Conn. teeth-whitening law survives Supreme Court challenge

2013 11 18 17 15 05 637 Gavel 200

A Connecticut law restricting nondentists from shining light-emitting diode (LED) teeth-whitening lights on customers' teeth survived a challenge after the U.S. Supreme Court declined to review the case.

The February 29 ruling leaves in place a 2015 appellate court decision that upheld the policy of the Connecticut State Dental Commission and threatens teeth-whitening entrepreneurs with fines and jail time if they position low-powered LED teeth-whitening lights in front of their customers' mouths.

In June 2011, the dental commission issued a ruling that only licensed dentists are permitted to provide certain teeth-whitening procedures. Connecticut health authorities subsequently sent teeth-whitening business Sensational Smiles a letter telling it to stop or face legal action.

Paul Sherman, attorney for Institute for Justice.Paul Sherman, attorney for Institute for Justice.

"By allowing this ruling to stand, the Supreme Court has imperiled the rights of entrepreneurs throughout New York, Connecticut, and Vermont," said Paul Sherman, the Institute for Justice attorney (IJ) attorney who argued the case for Sensational Smiles, in a statement.

The IJ filed the lawsuit in 2011 on behalf of Sensational Smiles owners Tasos Kariofyllis and Steve Barraco, who were forced to close their business after the dental commission's ruling.

The IJ noted that the LED lights are no more powerful than household flashlights, pointing out it is legal to make the lights available for customers to position in front of their own mouths.
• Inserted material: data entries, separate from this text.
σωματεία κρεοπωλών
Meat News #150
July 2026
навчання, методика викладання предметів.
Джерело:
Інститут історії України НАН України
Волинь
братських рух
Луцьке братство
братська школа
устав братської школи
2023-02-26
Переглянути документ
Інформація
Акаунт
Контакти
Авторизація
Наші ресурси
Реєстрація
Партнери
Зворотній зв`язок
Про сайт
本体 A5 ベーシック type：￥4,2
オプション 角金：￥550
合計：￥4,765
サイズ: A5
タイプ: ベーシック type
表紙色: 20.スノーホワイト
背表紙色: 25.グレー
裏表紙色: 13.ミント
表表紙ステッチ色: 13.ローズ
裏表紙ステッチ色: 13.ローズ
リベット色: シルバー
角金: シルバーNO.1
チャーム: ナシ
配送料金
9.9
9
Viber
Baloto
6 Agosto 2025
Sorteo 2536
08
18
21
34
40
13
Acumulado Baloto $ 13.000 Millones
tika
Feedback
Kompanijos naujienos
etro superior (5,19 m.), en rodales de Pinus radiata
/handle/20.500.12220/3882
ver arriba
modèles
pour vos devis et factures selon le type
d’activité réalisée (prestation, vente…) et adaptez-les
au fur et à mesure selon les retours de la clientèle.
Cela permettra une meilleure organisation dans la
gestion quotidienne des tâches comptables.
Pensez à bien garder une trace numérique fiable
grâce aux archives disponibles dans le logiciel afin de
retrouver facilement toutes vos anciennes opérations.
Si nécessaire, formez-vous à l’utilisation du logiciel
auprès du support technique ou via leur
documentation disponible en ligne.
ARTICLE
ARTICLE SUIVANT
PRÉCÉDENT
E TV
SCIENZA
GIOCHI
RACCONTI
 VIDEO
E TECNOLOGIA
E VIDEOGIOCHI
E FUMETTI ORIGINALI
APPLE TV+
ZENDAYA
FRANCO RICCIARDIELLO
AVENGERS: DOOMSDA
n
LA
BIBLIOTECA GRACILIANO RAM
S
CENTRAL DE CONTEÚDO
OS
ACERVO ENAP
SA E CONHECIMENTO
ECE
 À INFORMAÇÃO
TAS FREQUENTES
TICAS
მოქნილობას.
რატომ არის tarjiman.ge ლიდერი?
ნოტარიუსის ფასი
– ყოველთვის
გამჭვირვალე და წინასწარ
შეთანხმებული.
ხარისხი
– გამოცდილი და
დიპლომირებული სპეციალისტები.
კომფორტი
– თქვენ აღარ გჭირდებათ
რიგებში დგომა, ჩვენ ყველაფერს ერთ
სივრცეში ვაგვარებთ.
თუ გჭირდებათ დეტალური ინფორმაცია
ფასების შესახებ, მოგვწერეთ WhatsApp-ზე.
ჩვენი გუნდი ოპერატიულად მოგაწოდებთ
Appellate Judge Guido Calabresi wrote in the court's 2015 ruling that "much of what states do is to favor certain groups over others on economic grounds. We call this politics."

Attorney Sherman said the appellate ruling means "the government is now allowed to shut down your business simply because it likes your competitors better."
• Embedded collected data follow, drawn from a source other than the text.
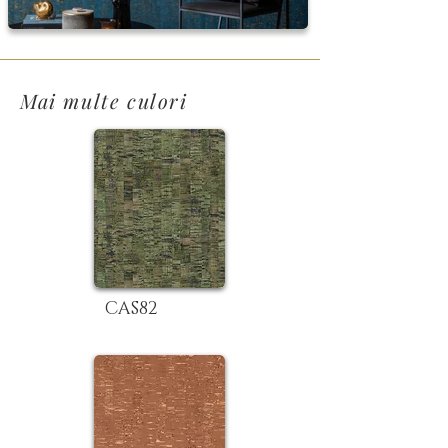
Mai multe culori
CAS82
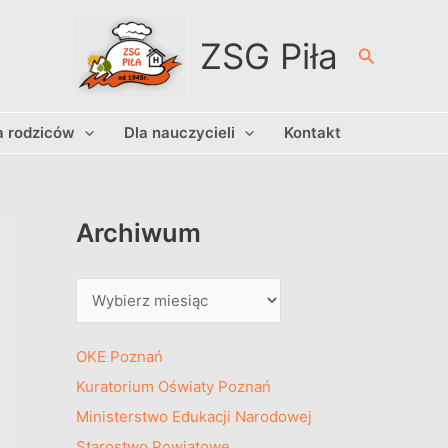
A
r
ZSG Piła
Szukaj
c
h
a rodziców
Dla nauczycieli
Kontakt
i
w
u
m
Archiwum
OKE Poznań
Kuratorium Oświaty Poznań
Ministerstwo Edukacji Narodowej
Starostwo Powiatowe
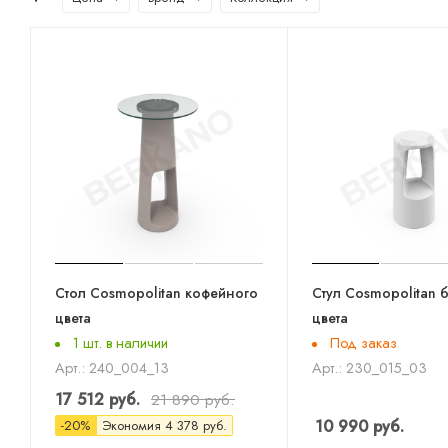
Стол Cosmopolitan кофейного
Стул Cosmopolitan 
цвета
цвета
1 шт. в наличии
Под заказ
Арт.: 240_004_13
Арт.: 230_015_03
17 512
руб.
21 890
руб.
10 990
руб.
-
20
%
Экономия
4 378
руб.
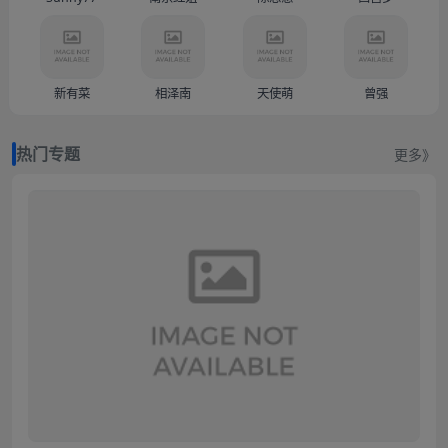
新有菜
相泽南
天使萌
曾强
热门专题
更多》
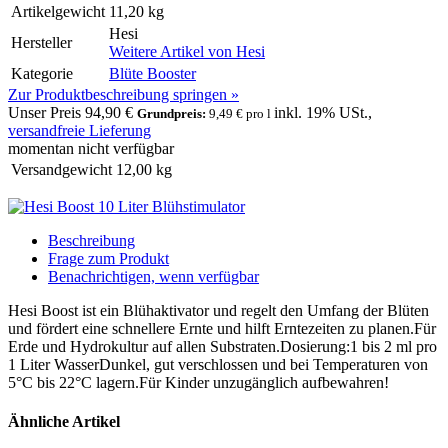
Artikelgewicht
11,20 kg
Hesi
Hersteller
Weitere Artikel von
Hesi
Kategorie
Blüte Booster
Zur Produktbeschreibung springen »
Unser Preis
94,90 €
inkl. 19% USt.,
Grundpreis:
9,49 € pro l
versandfreie Lieferung
momentan nicht verfügbar
Versandgewicht
12,00
kg
Beschreibung
Frage zum Produkt
Benachrichtigen, wenn verfügbar
Hesi Boost ist ein Blühaktivator und regelt den Umfang der Blüten
und fördert eine schnellere Ernte und hilft Erntezeiten zu planen.Für
Erde und Hydrokultur auf allen Substraten.Dosierung:1 bis 2 ml pro
1 Liter WasserDunkel, gut verschlossen und bei Temperaturen von
5°C bis 22°C lagern.Für Kinder unzugänglich aufbewahren!
Ähnliche Artikel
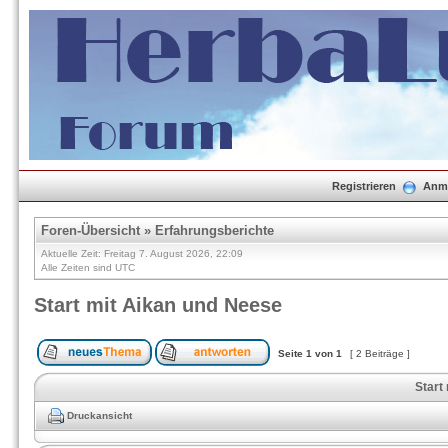
Registrieren
Anm
Foren-Übersicht
»
Erfahrungsberichte
Aktuelle Zeit: Freitag 7. August 2026, 22:09
Alle Zeiten sind UTC
Start mit Aikan und Neese
Seite
1
von
1
[ 2 Beiträge ]
Start
Druckansicht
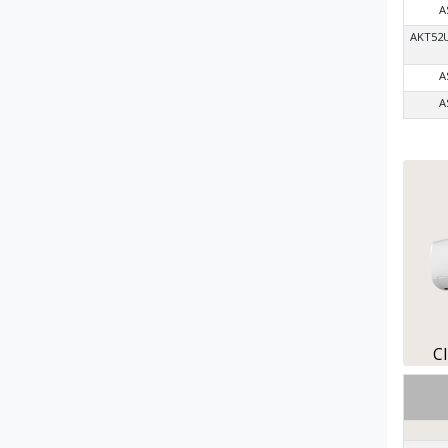
A
AKT52
A
A
C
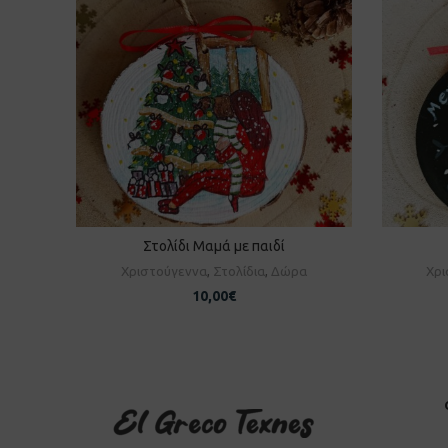
Στολίδι Μαμά με παιδί
ΠΡΟΣΘΉΚΗ ΣΤΟ ΚΑΛΆΘΙ
Π
Χριστούγεννα
,
Στολίδια
,
Δώρα
Χρι
10,00
€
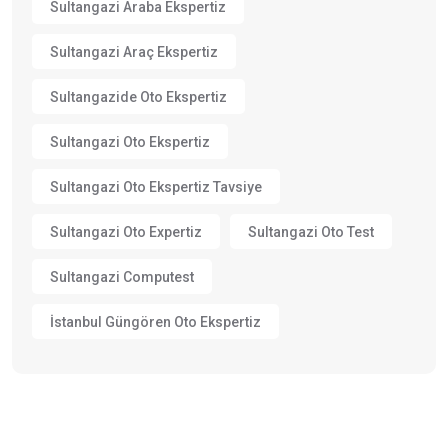
Sultangazi Araba Ekspertiz
Sultangazi Araç Ekspertiz
Sultangazide Oto Ekspertiz
Sultangazi Oto Ekspertiz
Sultangazi Oto Ekspertiz Tavsiye
Sultangazi Oto Expertiz
Sultangazi Oto Test
Sultangazi Computest
İstanbul Güngören Oto Ekspertiz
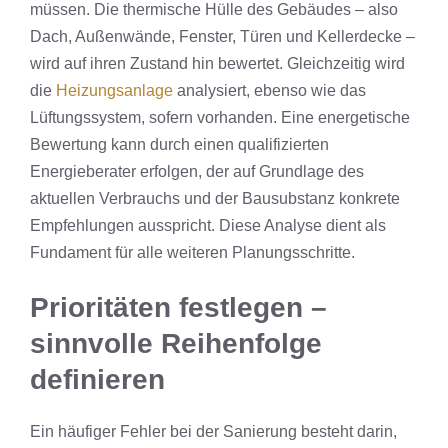
müssen. Die thermische Hülle des Gebäudes – also
Dach, Außenwände, Fenster, Türen und Kellerdecke –
wird auf ihren Zustand hin bewertet. Gleichzeitig wird
die
Heizungsanlage
analysiert, ebenso wie das
Lüftungssystem, sofern vorhanden. Eine energetische
Bewertung kann durch einen qualifizierten
Energieberater erfolgen, der auf Grundlage des
aktuellen Verbrauchs und der Bausubstanz konkrete
Empfehlungen ausspricht. Diese Analyse dient als
Fundament für alle weiteren Planungsschritte.
Prioritäten festlegen –
sinnvolle Reihenfolge
definieren
Ein häufiger Fehler bei der Sanierung besteht darin,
After the IJ filed suit, the dental commission abandoned most of its policy, which now only prohibits nondentists from positioning LED teeth-whitening lights in front of their customers' mouths.

"Unfortunately, by refusing to take this case, the Supreme Court has allowed a longstanding disagreement among the federal courts to stand," stated IJ co-counsel Robert McNamara in a press release.

More than 30 states have taken action against nondentist teeth whiteners, according to the IJ. The public advocacy group is challenging a similar prohibition in Georgia.

In February 2015 the U.S. Supreme Court ruled that the North Carolina State Board of Dental Examiners lacks the authority to regulate nondentist teeth-whitening services, finding that the board is anticompetitive because it is mostly composed of dentists.

In June 2015 the Alabama Supreme Court upheld a state law restricting nondentists from offering teeth-whitening products and services.

IJ President Scott Bullock said economic protectionism is unconstitutional.

"Across the country, occupational licensing boards are using government power not to protect the public, but to protect their members from honest competition," Bullock stated in a release.